People who pay for prostitutes bear “responsibility for the lives stolen by trafficking”, Minister for Justice Frances Fitzgerald has said.
Launching the Department of Justice Second National Action Plan to Prevent and Combat Human Trafficking in Ireland on Monday, the day before EUAnti-Human Trafficking Day, she said human trafficking is a business and traffickers operate only to make money from human misery.
“And those who purchase the services of these victims fuel this evil trade – they too bear the responsibility for the lives stolen by trafficking,” she said.
Between January 2009 and December 2015, 417 victims of human trafficking were reported to or detected by gardaí.
Reasons for trafficking include for sexual exploitation and for labour, for sectors such as domestic, home care, farm and fishery work, and for criminal activity such as cannabis-growing.
The new plan, with input from non-governmental organisations working in the area, sets out 65 actions aimed at targeting those involved in human trafficking, as well as supporting victims, improving training and raising public awareness.
Among the actions outlined is the passing of the Criminal Law (Sexual Offences) Bill, currently before the Dáil, under which it will be an offence for a person to pay, offer or promise to pay for sex with a prostitute.
Ms Fitzgerald said a direct way of combating trafficking for sex is to send the message to those who pay for these services that “their behaviour is unacceptable and contributes to the exploitation of other people”.

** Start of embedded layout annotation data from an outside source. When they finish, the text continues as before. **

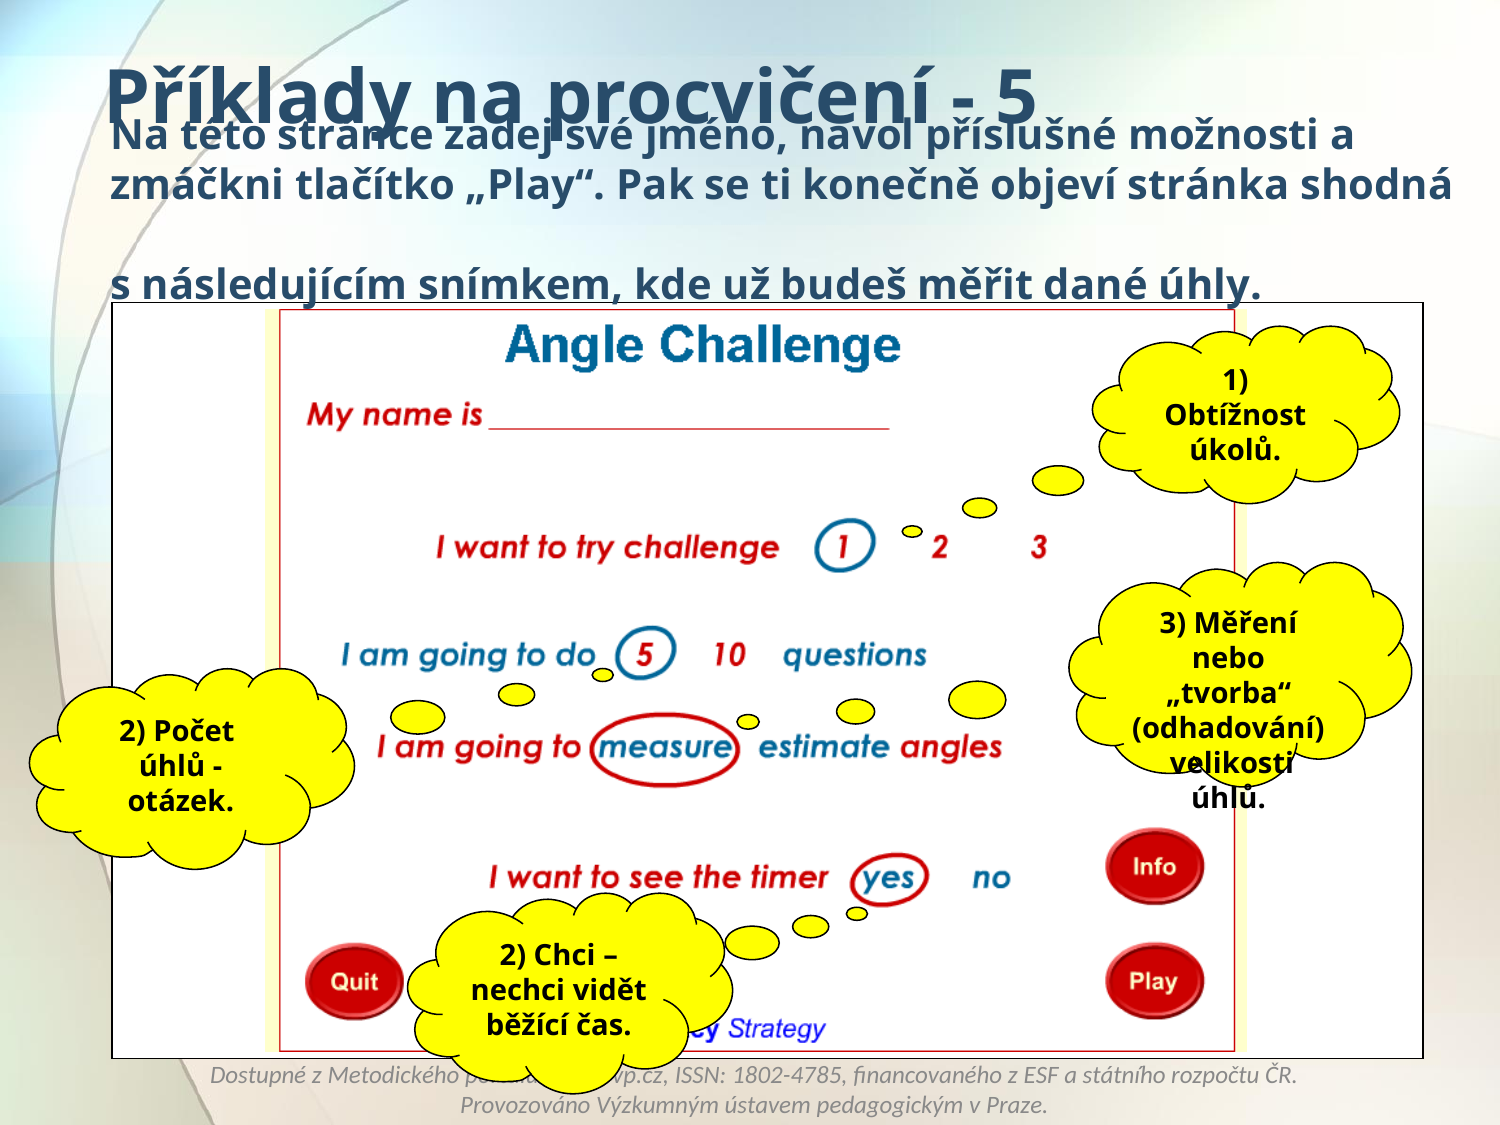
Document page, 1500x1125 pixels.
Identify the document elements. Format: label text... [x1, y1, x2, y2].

text_box 3) Měření nebo „tvorba“ (odhadování) velikosti úhlů. [1068, 562, 1412, 787]
text_box [311, 302, 1233, 309]
text_box [112, 840, 451, 1059]
text_box 2) Počet úhlů - otázek. [498, 683, 535, 706]
text_box 2) Chci – nechci vidět běžící čas. [792, 915, 829, 938]
text_box 2) Počet úhlů - otázek. [29, 668, 355, 870]
text_box 2) Počet úhlů - otázek. [390, 700, 445, 735]
text_box [676, 302, 1424, 1059]
text_box 2) Chci – nechci vidět běžící čas. [407, 893, 780, 1094]
text_box 3) Měření nebo „tvorba“ (odhadování) velikosti úhlů. [948, 681, 1006, 719]
text_box [112, 302, 309, 692]
text_box Na této stránce zadej své jméno, navol příslušné možnosti a zmáčkni tlačítko „Play“. Pak se ti konečně objeví stránka shodná s následujícím snímkem, kde už budeš měřit dané úhly. [95, 160, 1471, 256]
title Příklady na procvičení - 5 [88, 50, 1424, 154]
text_box 1) Obtížnost úkolů. [1092, 326, 1400, 504]
text_box 1) Obtížnost úkolů. [1032, 465, 1084, 496]
text_box 1) Obtížnost úkolů. [962, 498, 997, 518]
picture [0, 0, 1500, 1125]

She also said human trafficking undermines human rights and dignity, and has no place in a modern and civilised society. She urged the public to be aware of the signs of human trafficking, to share their concerns and report suspicions.
Also speaking at the event, Garda deputy commissioner Dónall Ó Caoláin said the protection of victims was a priority for gardaí and it was critical they received the support they deserved.

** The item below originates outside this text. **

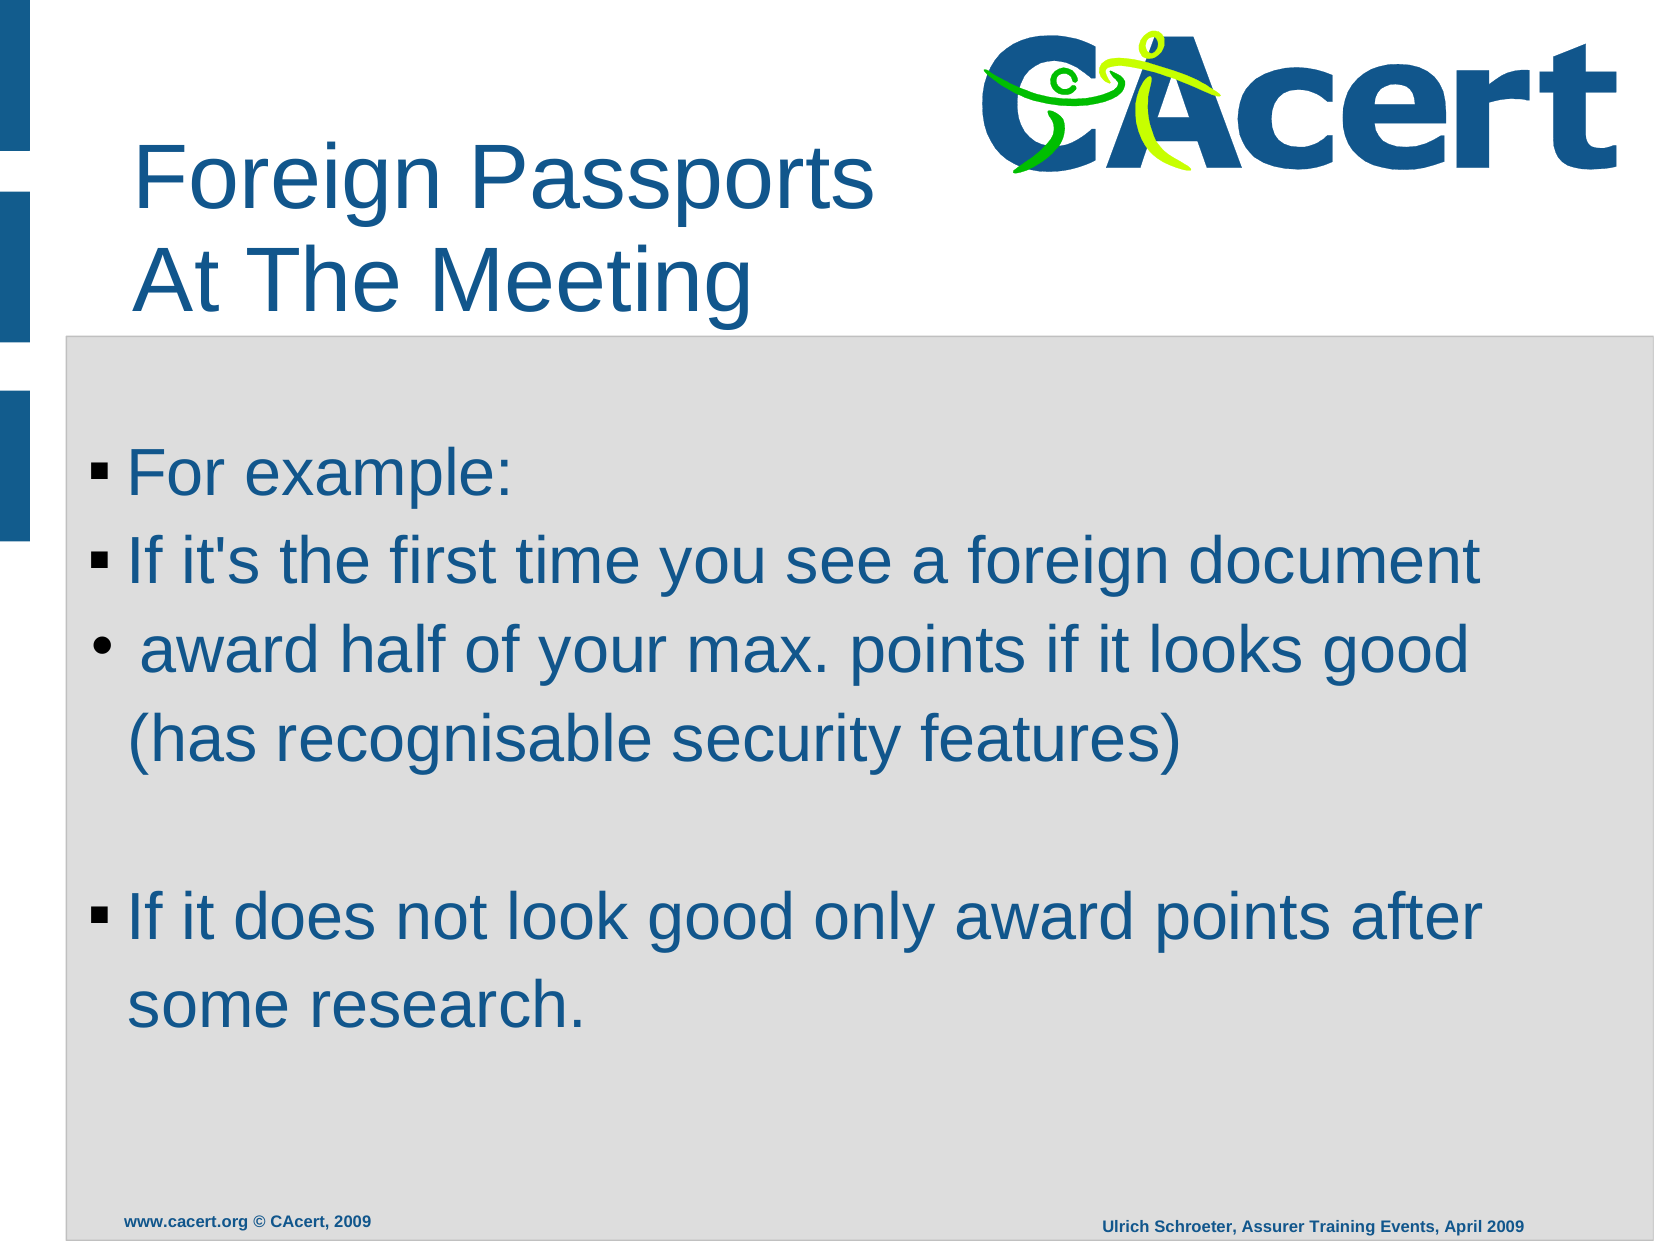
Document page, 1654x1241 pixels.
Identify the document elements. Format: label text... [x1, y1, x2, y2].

text_box Foreign Passports At The Meeting [118, 118, 893, 339]
text_box For example: If it's the first time you see a foreign document award half of your max. points if it looks good (has recognisable security features) If it does not look good only award points after some research. [76, 413, 1500, 1050]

He said gardaí were dealing with transnational organised crime gangs, often quite sophisticated, and were more and more reliant on international investigation models and the co-operation of victims.
He highlighted the importance of collaboration between gardaí and other agencies “working in the space”.
Sarah Benson, chief executive of Ruhama, a charity that works with sexually exploited women, welcomed the plan.
She said 43 nationalities were represented in the women they saw in 2015, including some Nigerian women who had fled their villages because of terrorist group Boko Haram and were vulnerable to traffickers.
She also said there was an increase in women from Eastern Europe.
“Those who we meet are the tip of the iceberg,” she said.
Gráinne O’Toole, co-ordinator with the Migrant Rights Centre of Ireland, said domestic work continued to be problematic, but they were also beginning to see a lot of exploitation in the home care sector and a new trend of issues with farm workers. She said she was very hopeful for the plan.
Signs of human trafficking include children not being given access to schooling or travelling in groups with non-relatives; people living in groups in unsuitable places and working long hours, or people depending on an employee for work transportation and accommodation.
Other signs include women showing obvious bruises, cuts or mutilation, adverts offering the services of women of a particular nationality for sex, or women being escorted wherever they go.